SYDNEY (Reuters) - Asian stocks stumbled on Wednesday in sympathy with weak U.S. and European markets as equities investors were spooked by a vicious selloff in sovereign bonds globally.
The sudden spike in bond yields is being mirrored by an equally rapid rally in resources to suggest investors are becoming less concerned about the danger of deflation.
MSCI's broadest index of Asia-Pacific shares outside Japan was off 0.4 per cent in early trade, led by a 1.2 per cent decline in Australia.
The Straits Times Index was down 0.54 per cent at 3,452.39 at around 9:15am.
Dealers were uncertain if this was just a temporary correction of very crowded positions or a turning point toward a more reflationary world, but evidence for the latter was starting to pile up.
A broad bounce in commodities saw oil and copper prices speed to their highest for the year so far, while zinc reached ground not trod in eight months.
Brent crude has climbed almost 50 per cent from its January trough to reach US$67.66 a barrel, with U.S. crude not far behind at US$60.71.
In just four sessions yields on 10-year German paper had tripled to 0.517 per cent and erased all the gains made this year. On Tuesday alone, Italian, Spanish and Portuguese yields all rose between 27 and 30 basis points.
The U.S. 10-year Treasury yield touched a two-month top at 2.20 per cent having climbed from 1.92 per cent in little more than a week.
Thirty-year paper suffered even more as investors all but went on a buying strike to protest the paltry returns paid by such long-dated debt.
With yield up, equities have faltered.
The Dow ended Tuesday down 0.79 per cent, while the S&P 500 lost 1.18 per cent, and the Nasdaq 1.55 per cent. The pan-European FTSEurofirst 300 equity index shed 1.6 per cent.
Commodity currencies benefited from the rebound in resource prices, with the Australian dollar the best performer. The Aussie rose more than 1 per cent to US$0.7955 and was last at US$0.7935.
It was already on the rise on Tuesday after the Reserve Bank of Australia gave no clear signs that it will ease again, having cut its cash rate to a record low 2.0 per cent.
The U.S. dollar was less lucky as an unexpectedly sharp widening in the U.S. trade deficit suggested the economy may have shrunk in the first quarter.
The U.S. dollar index fell as far as 94.877, retreating from a one-week high of 95.946. It last stood at 95.160.
Against the yen, the greenback eased to 119.90 from a 3-1/2 week high of 120.51. The euro rebounded to $1.1183, from Tuesday's low of $1.1066.
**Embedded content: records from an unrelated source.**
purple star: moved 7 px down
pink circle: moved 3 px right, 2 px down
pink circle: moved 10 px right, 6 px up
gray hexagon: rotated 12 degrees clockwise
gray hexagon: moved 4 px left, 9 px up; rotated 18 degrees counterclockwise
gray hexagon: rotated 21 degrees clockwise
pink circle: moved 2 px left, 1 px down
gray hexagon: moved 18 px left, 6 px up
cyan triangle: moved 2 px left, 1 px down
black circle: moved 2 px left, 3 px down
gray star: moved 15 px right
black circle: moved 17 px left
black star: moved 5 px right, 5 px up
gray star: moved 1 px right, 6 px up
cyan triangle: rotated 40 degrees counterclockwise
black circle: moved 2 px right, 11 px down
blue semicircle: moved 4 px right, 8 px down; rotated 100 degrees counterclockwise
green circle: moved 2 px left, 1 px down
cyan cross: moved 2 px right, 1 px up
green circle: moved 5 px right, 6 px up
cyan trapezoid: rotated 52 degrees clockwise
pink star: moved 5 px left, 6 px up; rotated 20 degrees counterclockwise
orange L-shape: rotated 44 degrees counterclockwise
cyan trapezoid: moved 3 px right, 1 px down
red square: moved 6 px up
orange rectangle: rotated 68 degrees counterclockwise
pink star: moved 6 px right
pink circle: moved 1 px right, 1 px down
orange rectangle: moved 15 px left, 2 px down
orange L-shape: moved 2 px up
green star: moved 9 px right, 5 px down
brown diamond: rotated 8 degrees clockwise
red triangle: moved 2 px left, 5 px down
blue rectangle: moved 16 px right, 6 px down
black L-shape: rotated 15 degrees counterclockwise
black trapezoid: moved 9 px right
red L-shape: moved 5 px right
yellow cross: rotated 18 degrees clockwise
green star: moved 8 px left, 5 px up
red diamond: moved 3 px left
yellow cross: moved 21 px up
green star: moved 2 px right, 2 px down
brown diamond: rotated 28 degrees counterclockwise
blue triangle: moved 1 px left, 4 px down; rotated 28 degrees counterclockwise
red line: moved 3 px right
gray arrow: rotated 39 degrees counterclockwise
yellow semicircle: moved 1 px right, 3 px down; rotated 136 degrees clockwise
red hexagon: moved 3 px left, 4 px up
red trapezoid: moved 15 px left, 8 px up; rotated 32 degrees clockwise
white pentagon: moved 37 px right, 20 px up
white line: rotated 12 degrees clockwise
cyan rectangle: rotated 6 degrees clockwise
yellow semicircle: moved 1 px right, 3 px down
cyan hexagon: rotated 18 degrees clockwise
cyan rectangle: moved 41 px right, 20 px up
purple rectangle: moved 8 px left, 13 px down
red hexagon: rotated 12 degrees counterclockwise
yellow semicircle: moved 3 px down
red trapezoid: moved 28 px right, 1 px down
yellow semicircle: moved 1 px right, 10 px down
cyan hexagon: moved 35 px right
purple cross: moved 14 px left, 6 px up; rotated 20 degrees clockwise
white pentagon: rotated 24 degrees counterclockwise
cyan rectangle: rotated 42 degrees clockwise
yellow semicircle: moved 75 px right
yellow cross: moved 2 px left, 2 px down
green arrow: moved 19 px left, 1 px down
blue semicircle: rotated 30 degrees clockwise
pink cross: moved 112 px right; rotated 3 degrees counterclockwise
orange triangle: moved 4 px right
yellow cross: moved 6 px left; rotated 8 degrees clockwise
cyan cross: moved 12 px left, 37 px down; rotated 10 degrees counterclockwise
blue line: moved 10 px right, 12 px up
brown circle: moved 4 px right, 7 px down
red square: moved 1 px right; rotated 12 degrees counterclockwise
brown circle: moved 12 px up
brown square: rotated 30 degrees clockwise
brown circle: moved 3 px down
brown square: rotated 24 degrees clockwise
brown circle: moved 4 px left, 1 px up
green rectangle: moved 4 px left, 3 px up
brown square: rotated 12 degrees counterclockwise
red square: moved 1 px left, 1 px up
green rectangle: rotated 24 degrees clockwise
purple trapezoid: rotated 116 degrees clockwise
The next focus in Asia will be a private survey of China's services sector due at 9:45am Singapore time. With the market worried about slowing Chinese manufacturing activity, any weakness will only add to expectations for more stimulus.
Later in the day, Federal Reserve Chair Janet Yellen is scheduled to speak and markets will be super sensitive to any guidance on the outlook for the first hike in interest rates.